**Directions:**
Copy the text from every one of the items below word for word, line by line, and leave the pictures out of your answer.

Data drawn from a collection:

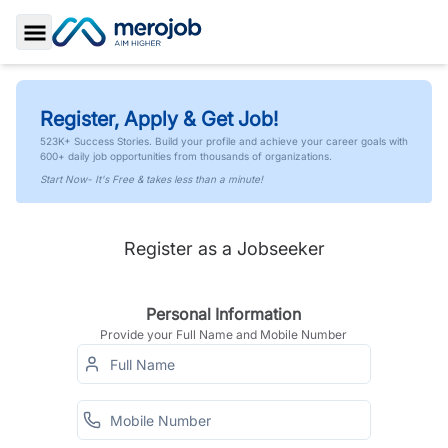
Toggle Sidebar
Register, Apply & Get Job!
523K+ Success Stories. Build your profile and achieve your career goals with
600+ daily job opportunities from thousands of organizations.
Start Now- It's Free & takes less than a minute!
Register as a Jobseeker
Personal Information
Provide your Full Name and Mobile Number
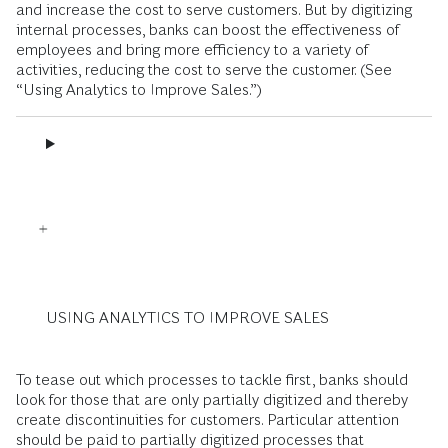
and increase the cost to serve customers. But by digitizing
internal processes, banks can boost the effectiveness of
employees and bring more efficiency to a variety of
activities, reducing the cost to serve the customer. (See
“Using Analytics to Improve Sales.”)
USING ANALYTICS TO IMPROVE SALES
To tease out which processes to tackle first, banks should
look for those that are only partially digitized and thereby
create discontinuities for customers. Particular attention
should be paid to partially digitized processes that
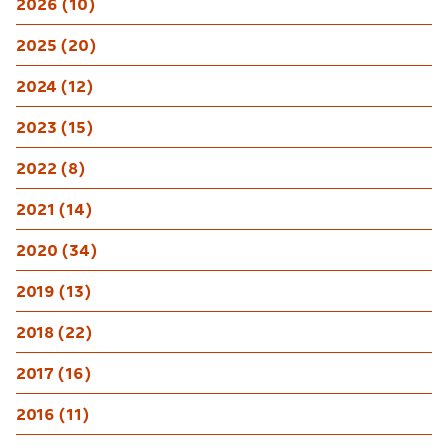
2026 (10)
2025 (20)
2024 (12)
2023 (15)
2022 (8)
2021 (14)
2020 (34)
2019 (13)
2018 (22)
2017 (16)
2016 (11)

**Response below:**
Toggle Sidebar
Register, Apply & Get Job!
523K+ Success Stories. Build your profile and achieve your career goals with
600+ daily job opportunities from thousands of organizations.
Start Now- It's Free & takes less than a minute!
Register as a Jobseeker
Personal Information
Provide your Full Name and Mobile Number
and increase the cost to serve customers. But by digitizing
internal processes, banks can boost the effectiveness of
employees and bring more efficiency to a variety of
activities, reducing the cost to serve the customer. (See
“Using Analytics to Improve Sales.”)
USING ANALYTICS TO IMPROVE SALES
To tease out which processes to tackle first, banks should
look for those that are only partially digitized and thereby
create discontinuities for customers. Particular attention
should be paid to partially digitized processes that
2026 (10)
2025 (20)
2024 (12)
2023 (15)
2022 (8)
2021 (14)
2020 (34)
2019 (13)
2018 (22)
2017 (16)
2016 (11)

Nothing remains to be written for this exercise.